Comparison

Merchant cash advance vs invoice finance: which is better?

By Helm, Funding Specialists

Key takeaways
  • MCAs are repaid through card sales; invoice finance is repaid when your customers pay their invoices.
  • MCAs are best for B2C businesses taking card payments; invoice finance suits B2B businesses with outstanding invoices.
  • MCAs fund within 24 to 48 hours; invoice finance setup can take one to two weeks.
  • Invoice finance requires you to hand over control of your sales ledger in some cases.

If your business needs working capital, two popular options are merchant cash advances and invoice finance. Both provide funding based on your existing revenue, but they work in fundamentally different ways.

This guide compares the two side by side to help you understand which is the better fit for your business model.

How each product works

A merchant cash advance gives you a lump sum upfront, repaid through a percentage of your daily card transactions. An invoice finance facility advances a percentage of your unpaid invoices, giving you cash before your customers pay.

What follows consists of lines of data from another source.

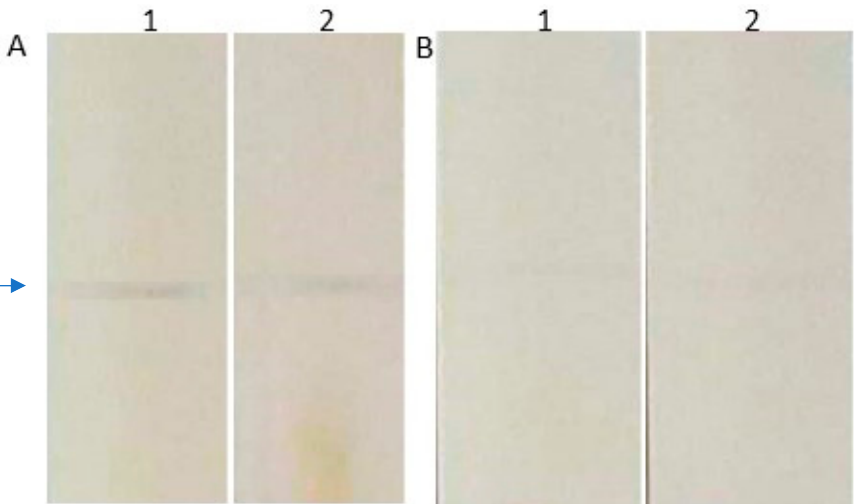
Figure 4. Evaluation of B19V particles' presence in serum samples by MAPIA. In this assay, the immunocomplex of mouse anti-B19V monoclonal antibody/ B19V VP1-VP2 capsid proteins was revealed by goat IgG anti-mouse-peroxidase (arrow). ( A ) Serum sample (H10) with B19V DNA detectable before ( 1 ) and after benzonase pretreatment ( 2 ). ( B ) Serum sample (H09) with B19V DNA undetectable before ( 1 ) and after benzonase pretreatment ( 2 ).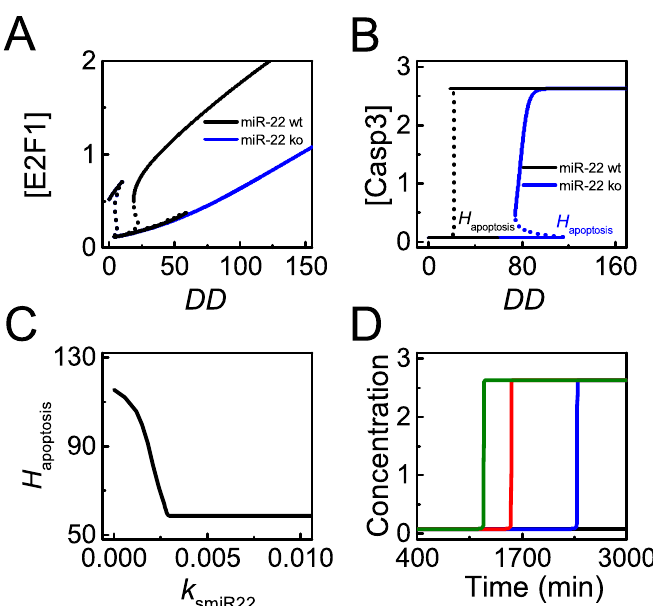
Figure 7. miR-22 sensitizes cells to p53-dependent apoptosis induced by DNA damage. ( A , B ) bifurcation diagram of [E2F1] ( A ) or [Casp3] ( B ) versus DD with the p53-induced synthesis rate of miR-22, k smiR22 = 0.0075 (black, the default case) and 0 (blue), respectively. The threshold of DD for apoptosis is denoted by H apoptosis ; ( C ) the curve of H apoptosis versus k smiR22 ; ( D ) time courses of [Casp3] with k smiR22 = 0.015 (green), k smiR22 = 0.0075 (red, the default case), k smiR22 = 0.0045 (blue), and k smiR22 = 0.0015 (black) at DD =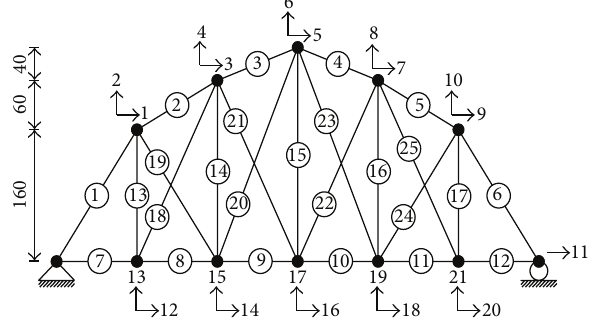
Figure 6: A 25-bar Bowstring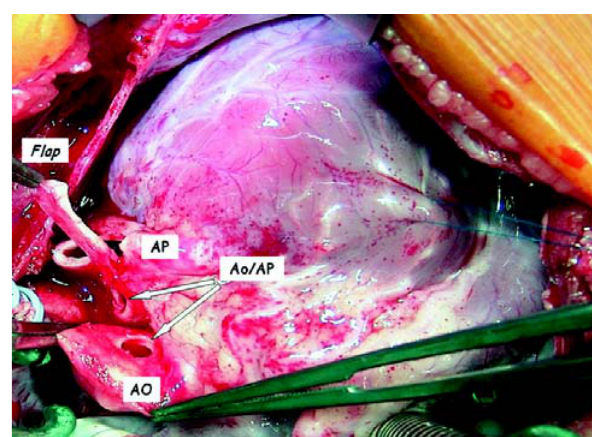
Fig. 2 – Aspecto intra-operatório com o flap de tecido da artéria pulmonar seccionado transversalmente para confecção do túnel.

The key difference is the revenue source. MCAs are linked to card payments from consumers. Invoice finance is linked to invoices sent to other businesses.

Side-by-side comparison

Here is how the two products compare across the factors that matter most.

FactorMerchant Cash AdvanceInvoice Finance
Revenue sourceCard transactions (B2C)Outstanding invoices (B2B)
Funding speed24 to 48 hours1 to 2 weeks (setup), then ongoing
Repayment method% of daily card salesCustomer pays the invoice
Control of customer relationshipsFull control retainedMay involve disclosure to customers
Ongoing commitmentSingle advance, no ongoing tie-inOften a rolling facility with minimum terms
Security requiredNoneInvoices act as security
Credit checksSoft check on youCredit checks on your customers
Best forRetail, hospitality, servicesB2B, construction, wholesale

When to choose an MCA

An MCA is the better option if your business primarily serves consumers and takes card payments. The speed, simplicity, and lack of ongoing commitment make it ideal for short-term funding needs.

When to choose invoice finance

Invoice finance works better for B2B businesses that invoice customers on payment terms. If you regularly wait 30, 60, or 90 days for payment, invoice finance can bridge that gap.

Cost comparison

MCA costs are expressed as a factor rate, giving you a single fixed total. Invoice finance costs typically include a service fee (a percentage of turnover) plus a discount charge (similar to interest on the amount advanced).

The total cost of invoice finance can be harder to predict because it varies with your invoice volume and how quickly your customers pay. MCA costs are fixed and known from day one.

Can you use both?

Yes. Some businesses that serve both consumers and other businesses use an MCA for their card-based revenue and invoice finance for their B2B invoices. This approach can maximise working capital across both revenue streams, though it is important to manage total repayment commitments carefully.

Frequently asked questions

Which is faster, an MCA or invoice finance?

An MCA is significantly faster. Funding typically arrives within 24 to 48 hours. Invoice finance facilities can take one to two weeks to set up, although subsequent drawdowns are quicker once the facility is live.

Do my customers know about invoice finance?

With invoice factoring, yes. Your customers are notified and pay the finance provider directly. With confidential invoice discounting, your customers are not told. MCAs are always confidential because they are based on your card transactions, not individual customer invoices.

Can I use invoice finance if I also take card payments?

Yes. Invoice finance covers your B2B invoices, while card payments from consumers are separate. Many businesses have both revenue streams and could potentially use both funding products.

Which has lower fees?

It depends on the amounts, terms, and your business profile. MCAs have a single fixed cost. Invoice finance fees are ongoing and variable. For one-off, short-term funding needs, an MCA is often simpler and more predictable in terms of total cost.